My scrap box provided a plastic tube 6.5mm OD with a 2mm ID approx. 300mm long that I countersunk at one end to cap over the eye attachment on the end of the inner cable that attaches it to the shock lever. This makes the link between tube and lever more rigid. Check it is all OK because the next move is to take off the tube and reinstall the shock, feeding the cable through to the LHS position mentioned above. Refit the tube and check alignment and the length needed – do not cut anything yet.
The cable will be clamped against the end of the tube with the inside metal part from an electrical “chocolate block” connector – the smallest size available – probably a 5 amp rating – only about 10mm long after it is removed from the plastic insulating covering, with two screws to clamp onto the cable. I suppose a solderless nipple would do the job provided it cleared the rest of the knob as below.
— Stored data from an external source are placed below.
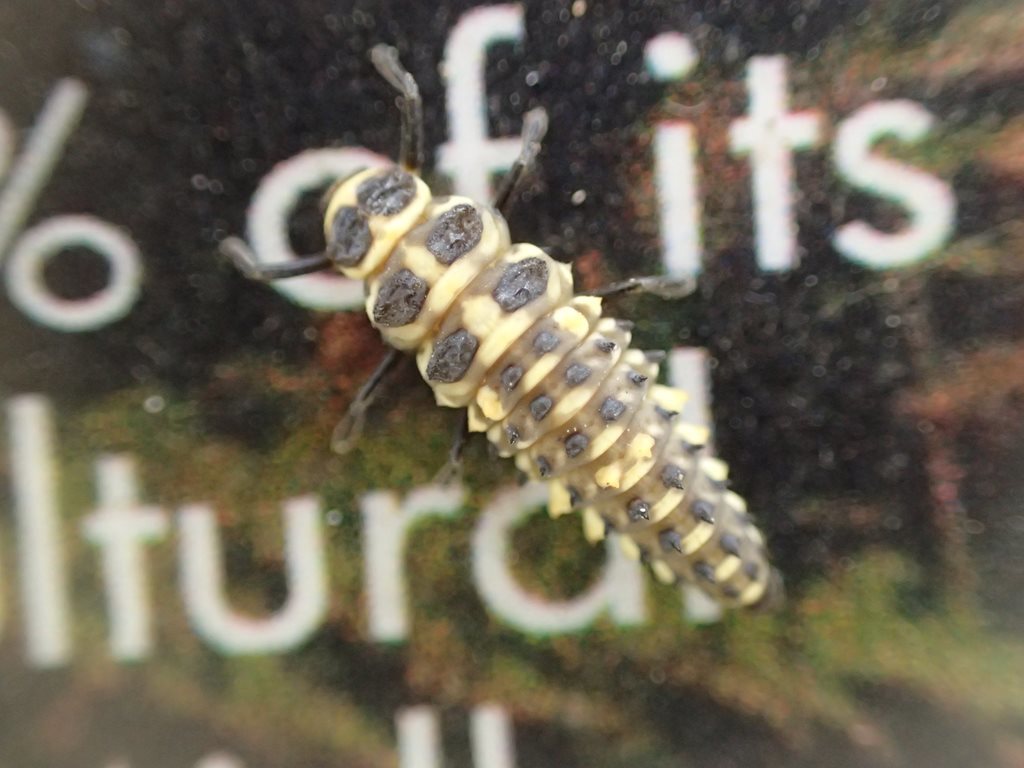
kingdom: Animalia
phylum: Arthropoda
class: Insecta
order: Coleoptera
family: Coccinellidae
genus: Cleobora
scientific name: Cleobora
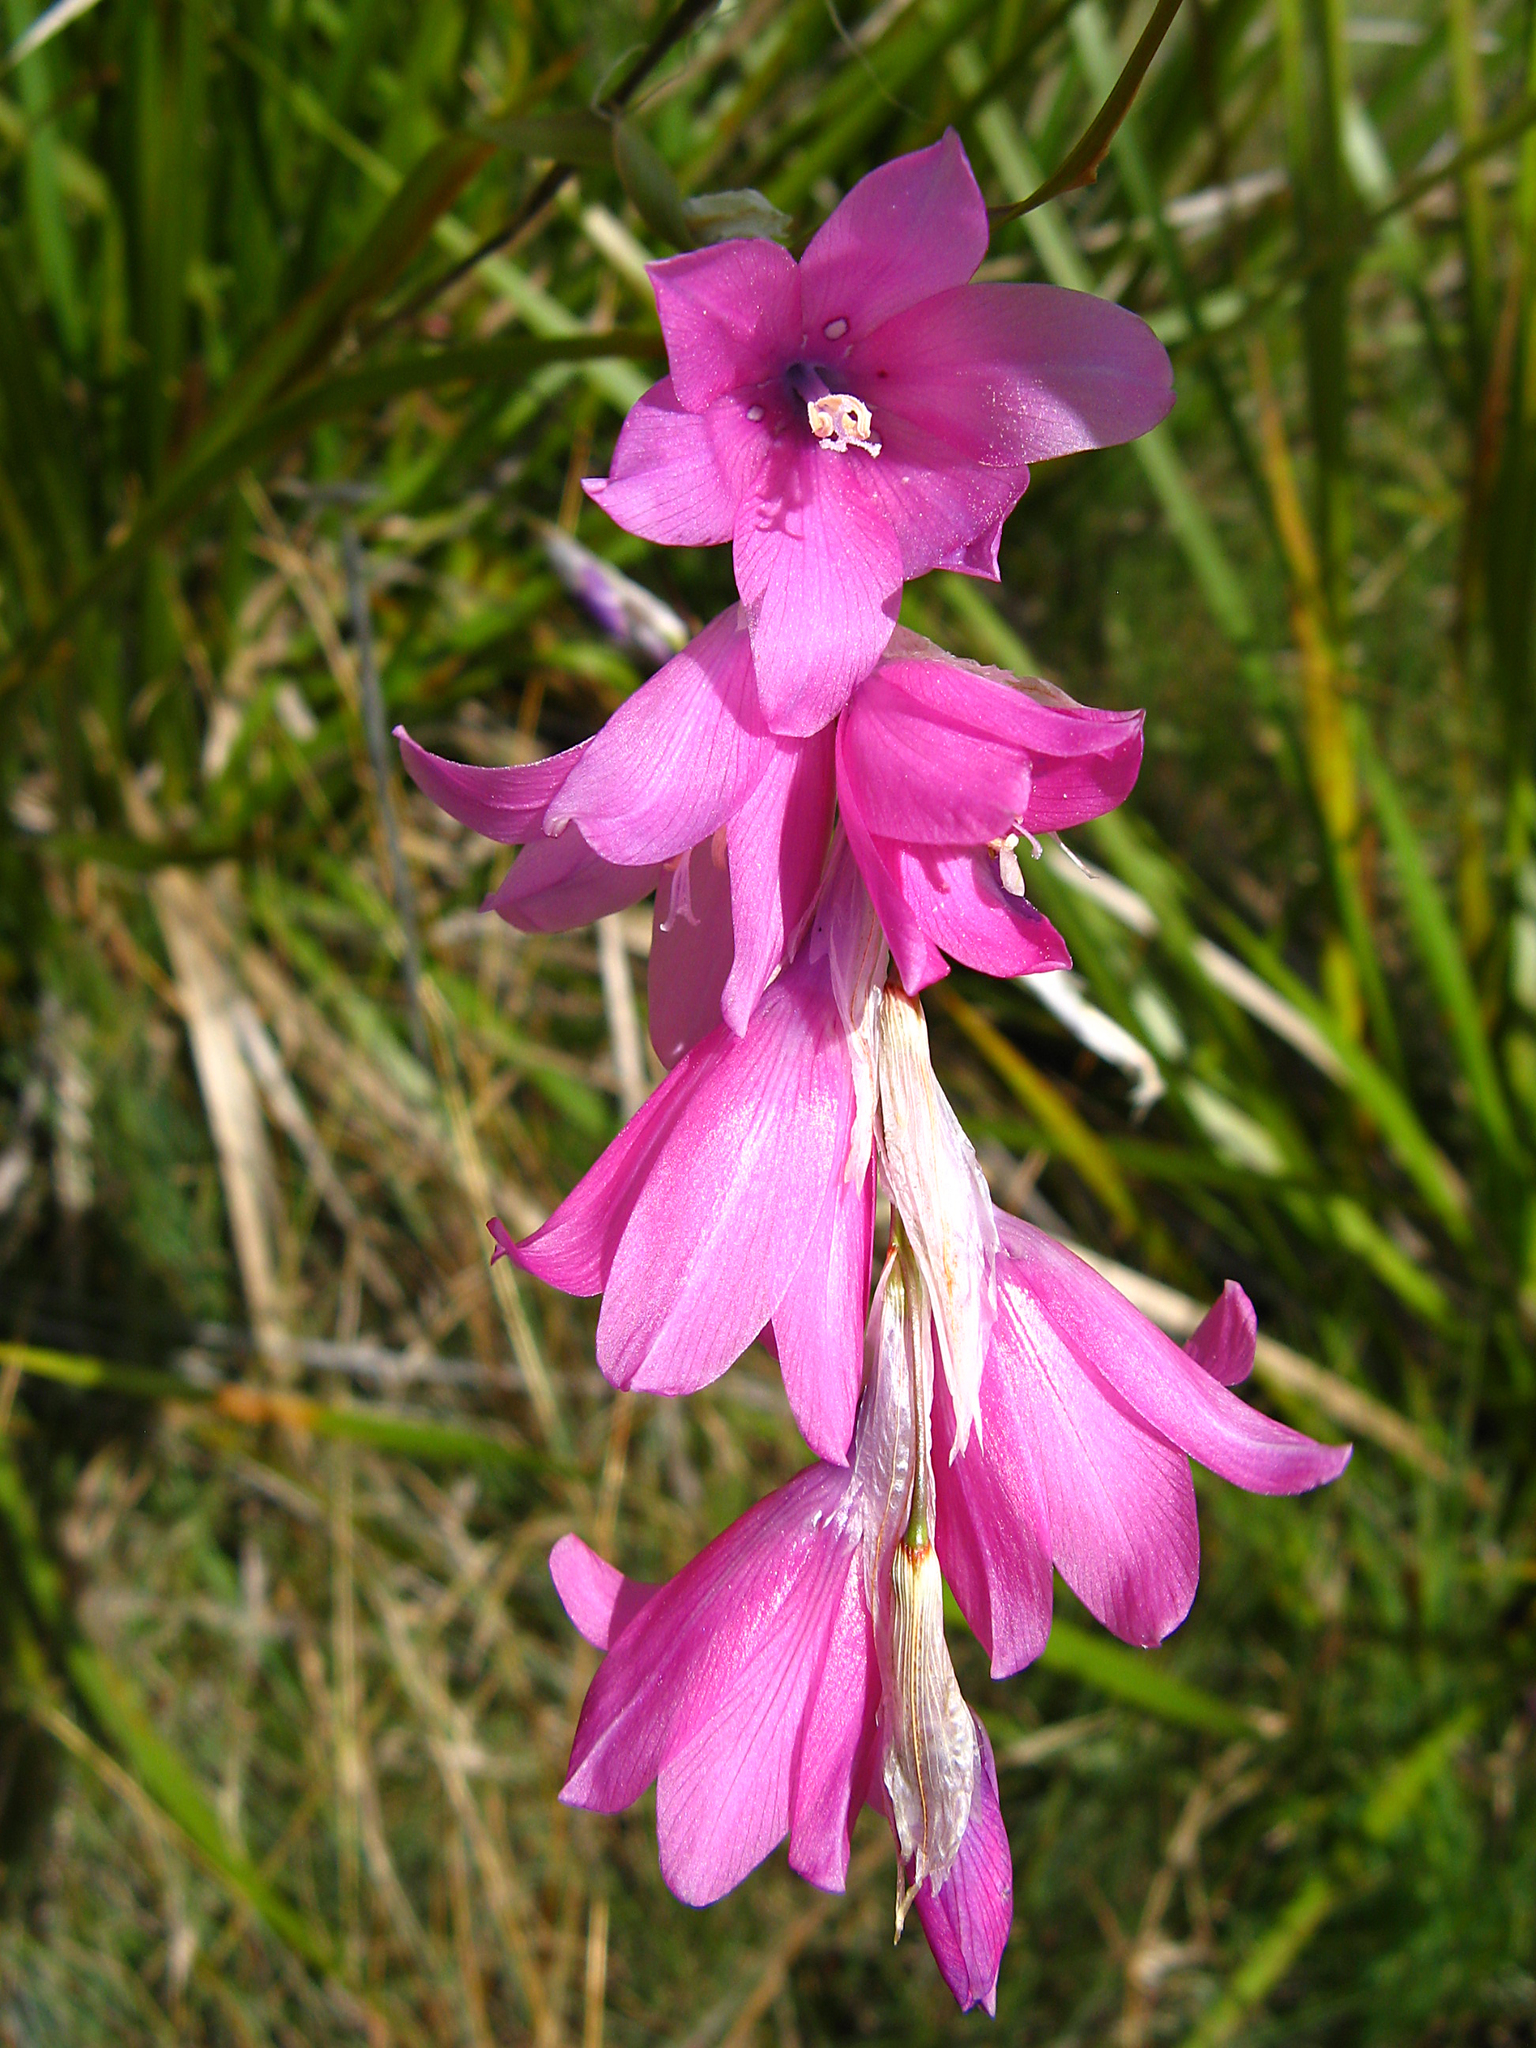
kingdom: Plantae
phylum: Tracheophyta
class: Liliopsida
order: Asparagales
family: Iridaceae
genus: Dierama
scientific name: Dierama dracomontanum
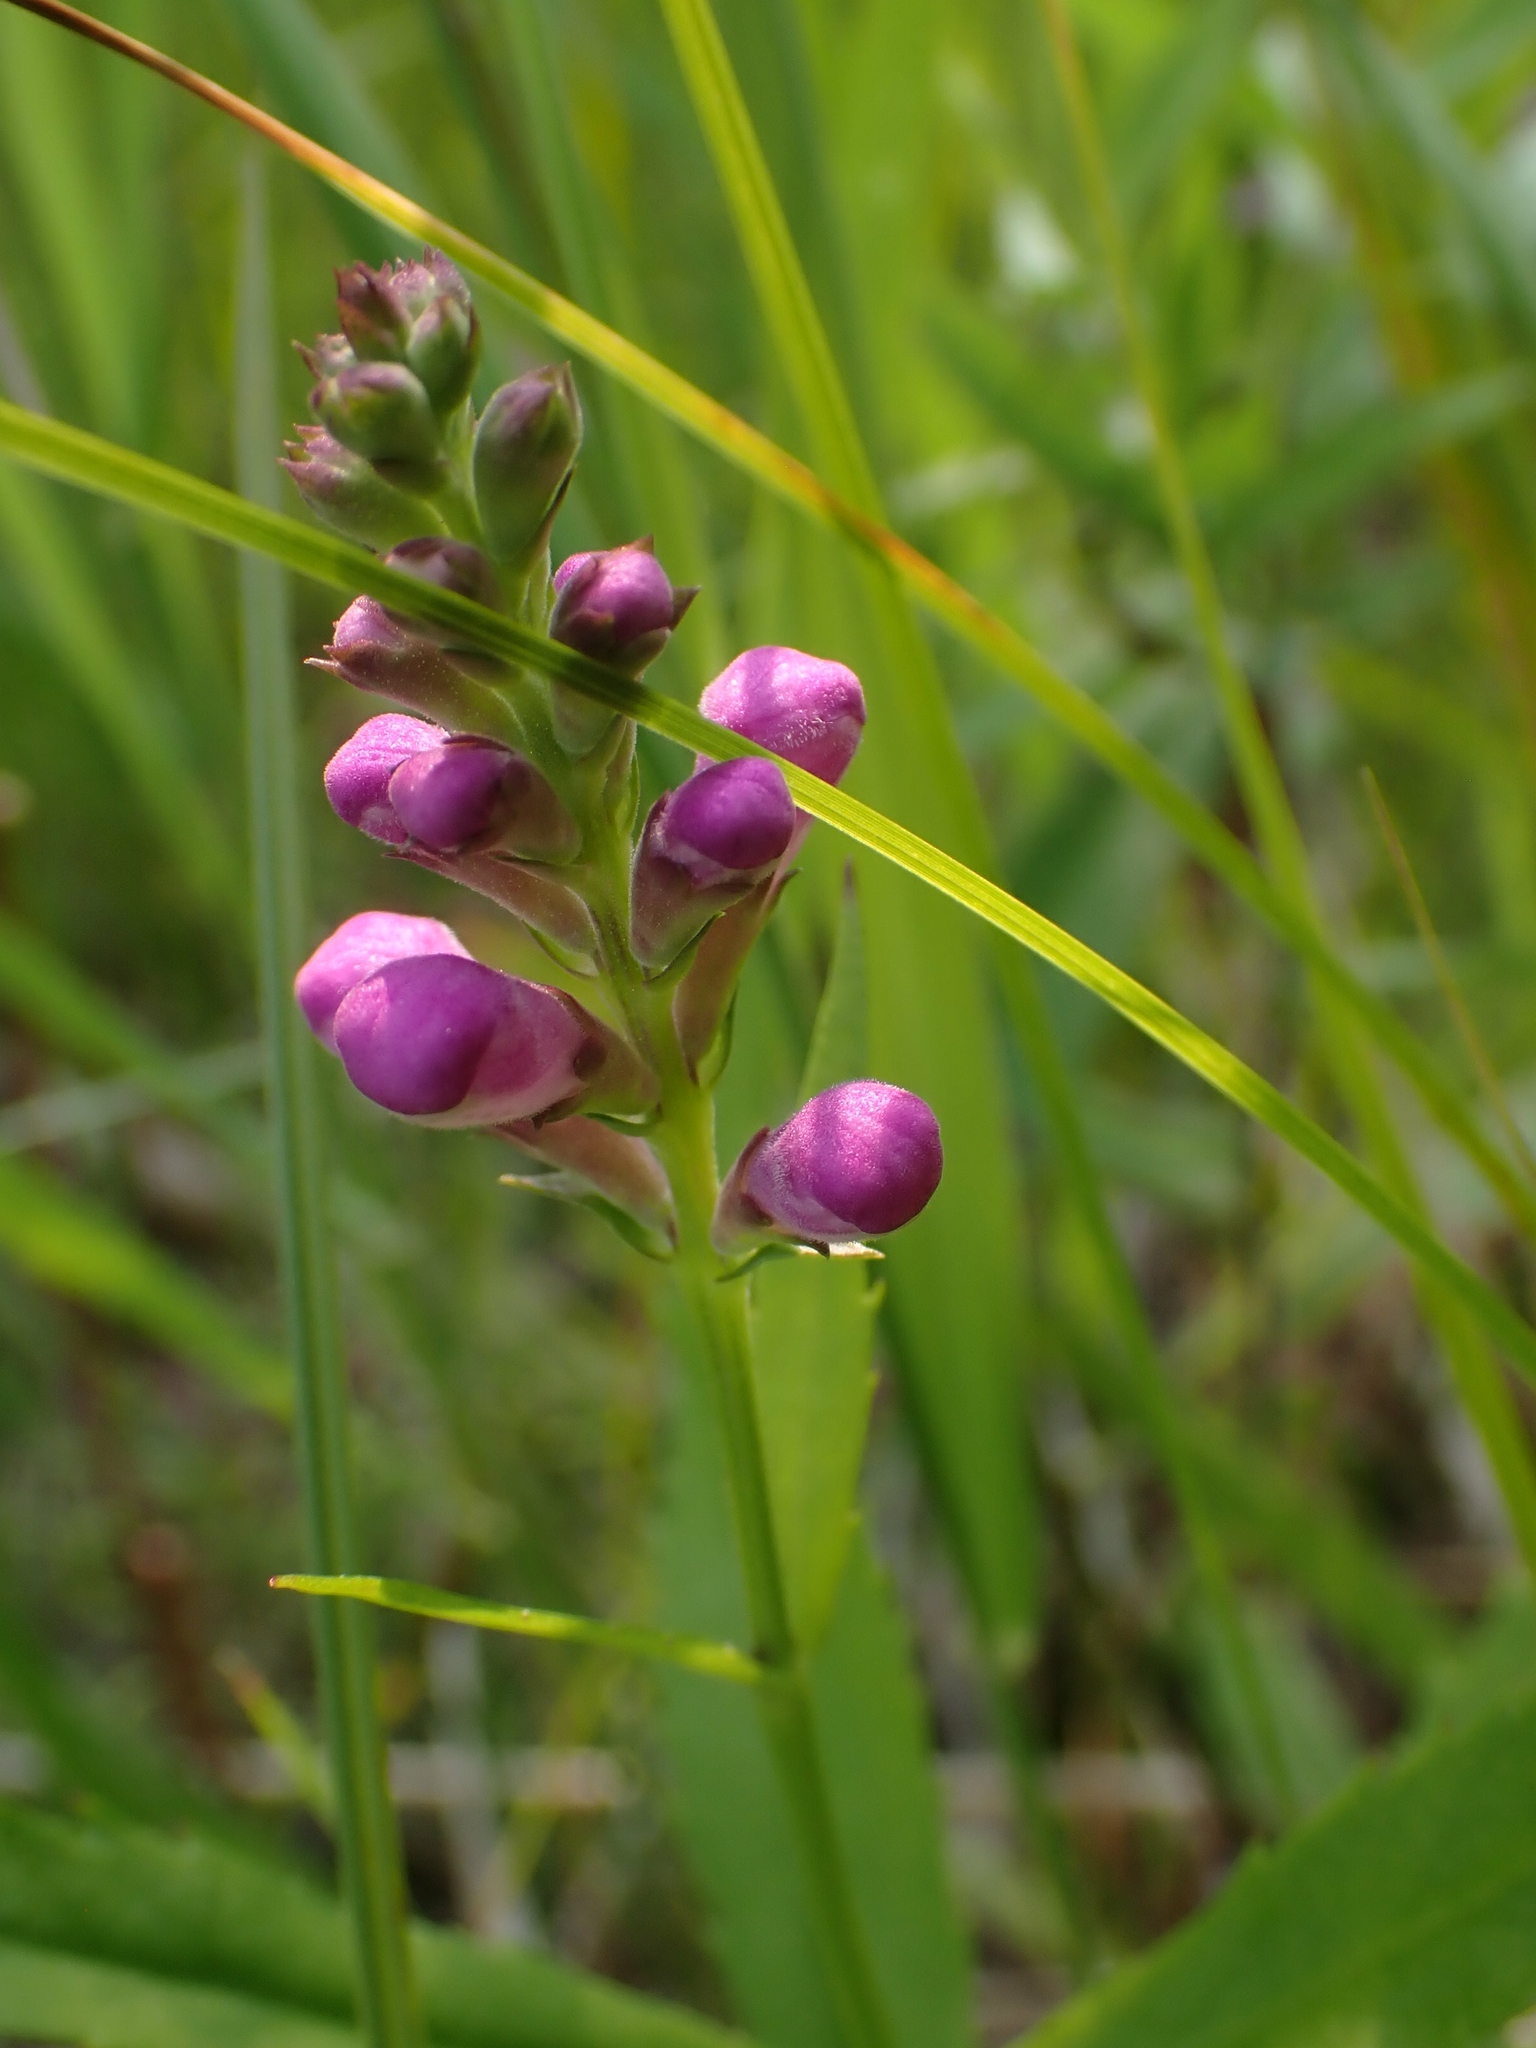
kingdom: Plantae
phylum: Tracheophyta
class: Magnoliopsida
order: Lamiales
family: Lamiaceae
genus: Physostegia
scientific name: Physostegia virginiana
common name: Obedient-plant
Picture of electrical connector block and crimp
I made a knob out of the bits from the operator’s end of the original cable by pulling out the knob and the remaining cable, taking off the end rubber and using the screw-on cap, the plastic body it fits on and the plastic nut that tightens it all onto the frame bracket. On mine ham-fisted removal had broken the screw thread, but a complete one can be cut through. Dress up the cut thread to leave about 6mm of it on the body.
Annotated picture of the original damping adjuster cable
Use a 6.5 mm drill – or one the same size as the outer diameter of your tube – to make a recess (NOT a full hole right through) in the cap end of the body so that it fits tightly on the operating tube – check against a cut-off.
The parts you need to build the new adjuster rod, 12KBytes
Test-fit the cable clamp on the cable to see how much spare thread there is on its screws and carefully file them down to take up most of this – not all or you will not clamp the cable! This allows the clamp to fit inside the nut. Tighten these screws carefully because they are made in brass and strip or deform easily, and the whole system depends on them holding everything together.
Now assemble all the parts onto the tube; first the cap then the body with drilled recess facing the tube, and the clamp. Push it all together while pulling on the inner cable with pliers and tighten the clamp screws. Check the operation of the system and assess how much to shorten the tube – I set mine so the finished knob is just touching the frame tube on the IN position (which is the original OUT or HIGH). Strip it all off, cut the tube to length and reassemble as above. Now cut the cable so that it can be turned back on itself alongside the clamp and stop at the body piece. I wrapped up the clamp and cable in a bit of black insulating tape for neatness and finally screwed on the nut to make a knob about 20mm long and diameter. The final piece is a loose zip tie around the tube and frame to stop it all moving about and keep the alignment.
My original attempt was not so neatly finished at the end and stuck out further. I found I pushed it in with my right knee while taking the bike off the centre stand. I used a plastic tube that is just rigid enough to not flex much on the push action, a metal tube might be better but I did not have a piece to hand. I think the system should come out OK with the shock if it needs to be removed, but if not the knob nut can be undone and the clamp removed. The surplus bit of cable should make a rebuild possible.
So, money saved, a neat job and a benefit in being able to adjust the knob with your left hand while on the move. Just remember it works in reverse – OUT is LOW, IN is HIGH.